Setting out the BBC’s stance ahead of negotiations over the renewal of its Royal Charter in 2016, Lord Hall said: “We’ve always said that the licence fee should be updated to reflect changing times. I welcome the committee’s endorsement of our proposal to make people pay the licence fee even if they only watch catch-up television. The committee has suggested another route to modernising the licence fee – a universal household levy.
Lord Hall says the proposal will ensure that the Corporation retains its global influence
“Both proposals have the same goal in mind: adapting the licence fee for the internet age.

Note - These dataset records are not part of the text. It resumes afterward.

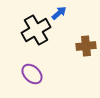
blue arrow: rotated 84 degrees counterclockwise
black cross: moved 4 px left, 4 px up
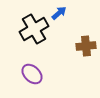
black cross: moved 2 px left, 1 px up
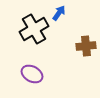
blue arrow: rotated 14 degrees counterclockwise
purple ellipse: rotated 15 degrees counterclockwise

I believe we need and we will need what the licence fee – in whatever form – makes happen more than ever. ”
Well, you would say that, wouldn’t you?
But what do the customers want? The consumers..? Remember them?
The Director-General will warn that a BBC forced to reduce the size and scope of its services as it competes against digital platforms offered by the likes of Google, Apple and Netflix would be fatally diminished.
His speech claims: “The BBC is at a crossroads. Down one path lies a BBC reduced in impact and reach in a world of global giants. Damaging the UK’s creative industries. A sleep-walk into decay for the BBC, and Britain diminished as a result. Which means a UK dominated by American taste-makers.
“Down the other path is a strong BBC helping bind the country together at home and championing it abroad. A British creative beacon to the world. Providing a universal service for a universal fee. An internet-first BBC which belongs to everyone.”
Does it? I thought it belonged mainly to those who want to run down any aspect of ‘Britishness’ in favour of pandering to the elites that comprise their higher echelons of management.
That’s certainly how it acts, anyway.